For simple APIs where each JSON chunk is only one or two levels deep, then documenting by showing examples seems to be the common practice.

However for more complex data models such as yours, I have not seen any good solution. There are some JSON schema proposals, but that seems to go against the spirit of JSON, and seems too heavyweight for your purpose of just documenting.

Personally, I think your scheme is very good. With a few small extensions to handle optional and alternative sections I think it could be just as expressive as Backus-Naur Form, be very easy to read and understand, and be in keeping with the spirit of JSON. Maybe we can get some momentum behind others to use this "Taycher JSON Grammar Form" (TJGF)!

How to generate a HTML Documentation from JSON:

You will need to generate a Json Schema, there is this service that you can paste the orginal JSON and auto generate the Schema:

http://www.jsonschema.net/

With the schema in hands you can auto generate the HTML Documentation using Matic.

https://github.com/mattyod/matic

Generating HTML

To Install Matic you will need install Node.js: http://nodejs.org/

On Windows, run CMD

Install Jade running this command: npm install -g jade

Open the Downloaded Matic folder from Github: cd PATH_TO_FOLDER/matic

Run the install command: npm install -g

Download a documentation example project: https://github.com/mattyod/matic-simple-example

Put your schema in the folder "schemas"

Open the project folder: cd PATH_TO_PROJECT_FOLDER

Run command: matic

You should see a success message: Documentation built to ./web/

It may not be useful in your case since it seems you are not building an API.

But if it was the case and you were using Java or JVM (JAX-RS), you could have used Swagger.
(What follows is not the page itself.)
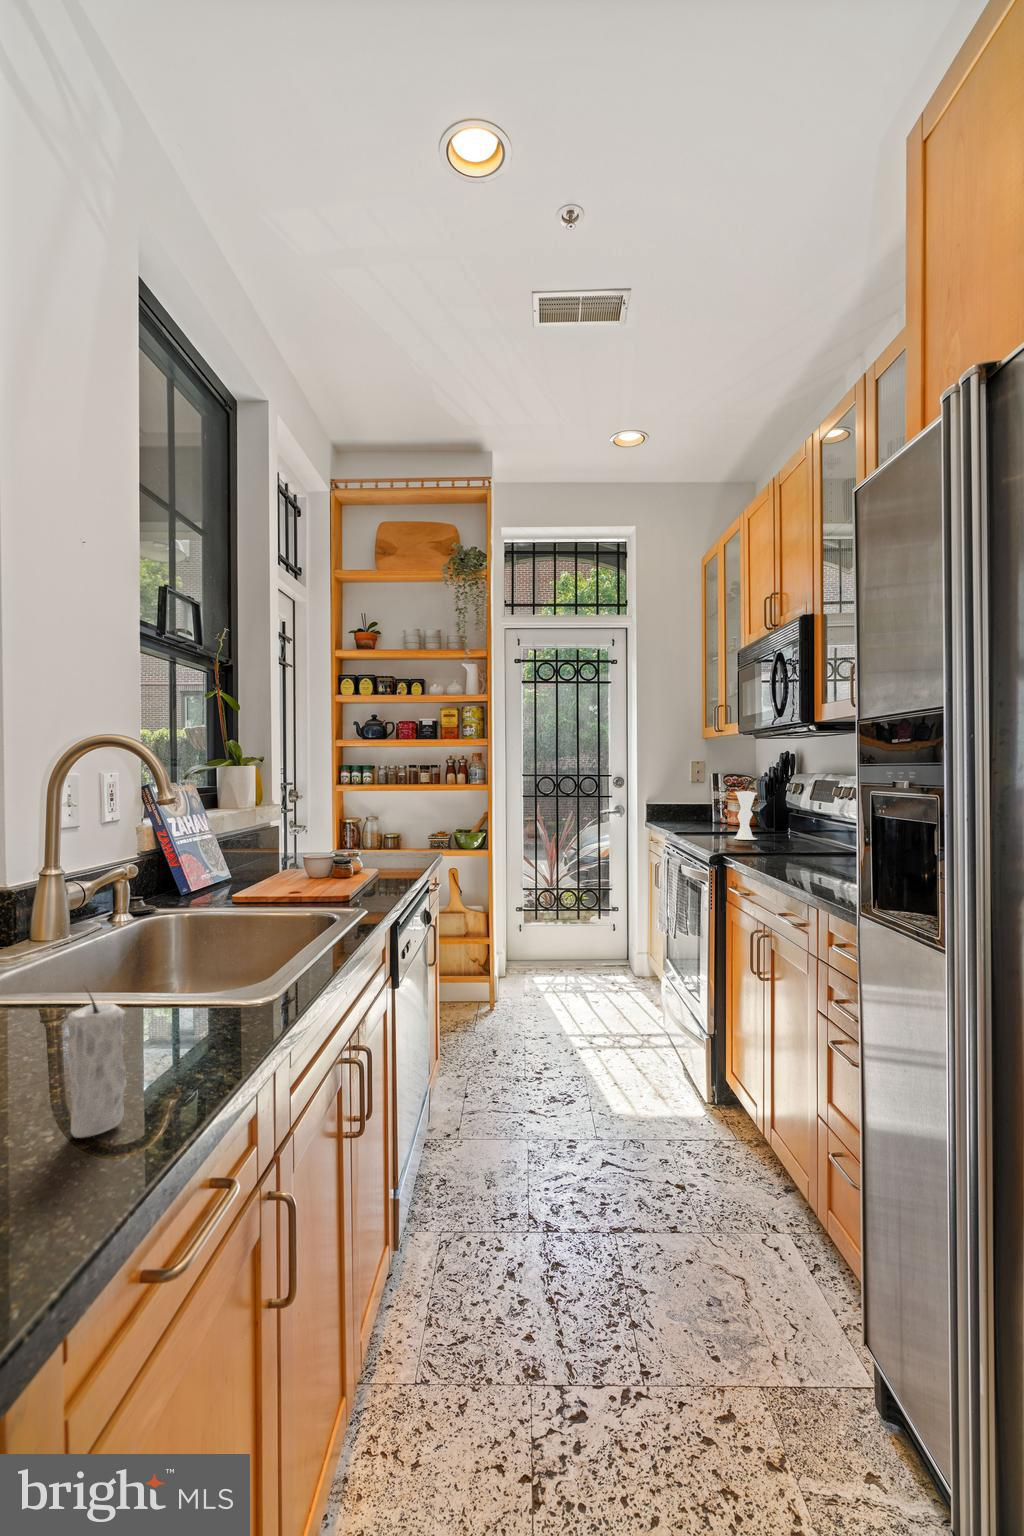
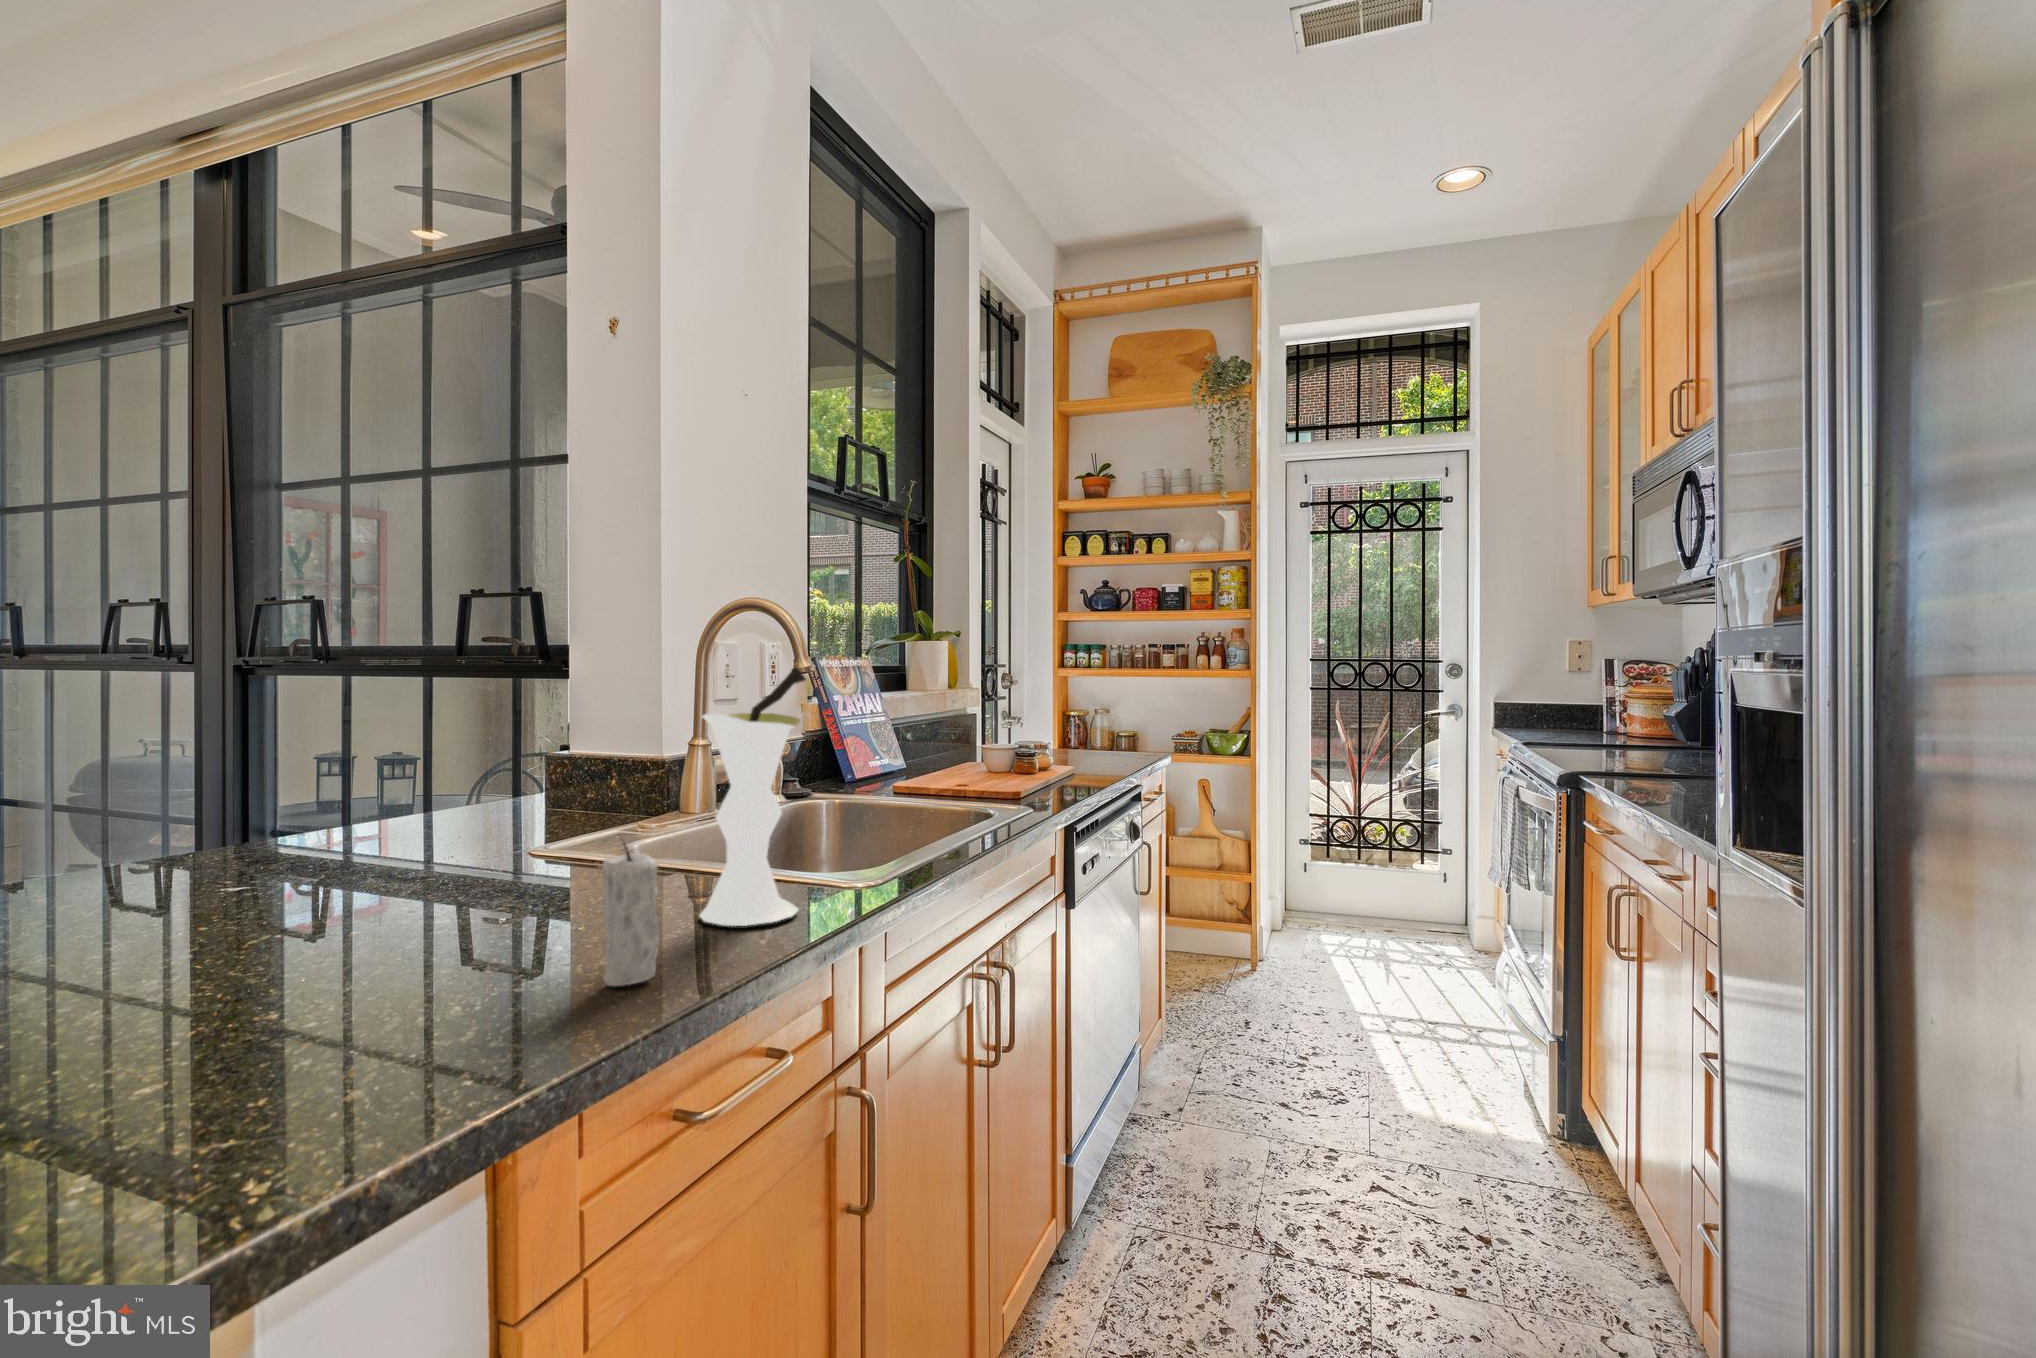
vase: present [734,780,757,840] -> present [700,666,806,926]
It permits to describes your API in a JSON representation (like WSDL/WADL). And they provide an IHM layer that reads that JSON representation of your API. Here is what you will get: http://petstore.swagger.wordnik.com/

https://developers.helloreverb.com/swagger/

A simple but effective way is to create a JSON schema with a JSON schema generator and then use JSON Schema for Humans, a Python utility to create html interactive documentation:

pip install json-schema-for-humans
generate-schema-doc [OPTIONS] SCHEMA_FILE [RESULT_FILE]

Useful references:

  1. pypi json-schema-for-humans page
  2. json-schema-for-humans documentation that includes some visual examples of the output

Keep in mind the JSON Schema is still in Draft state as of now, with the aim of becoming a IETF standard in the future.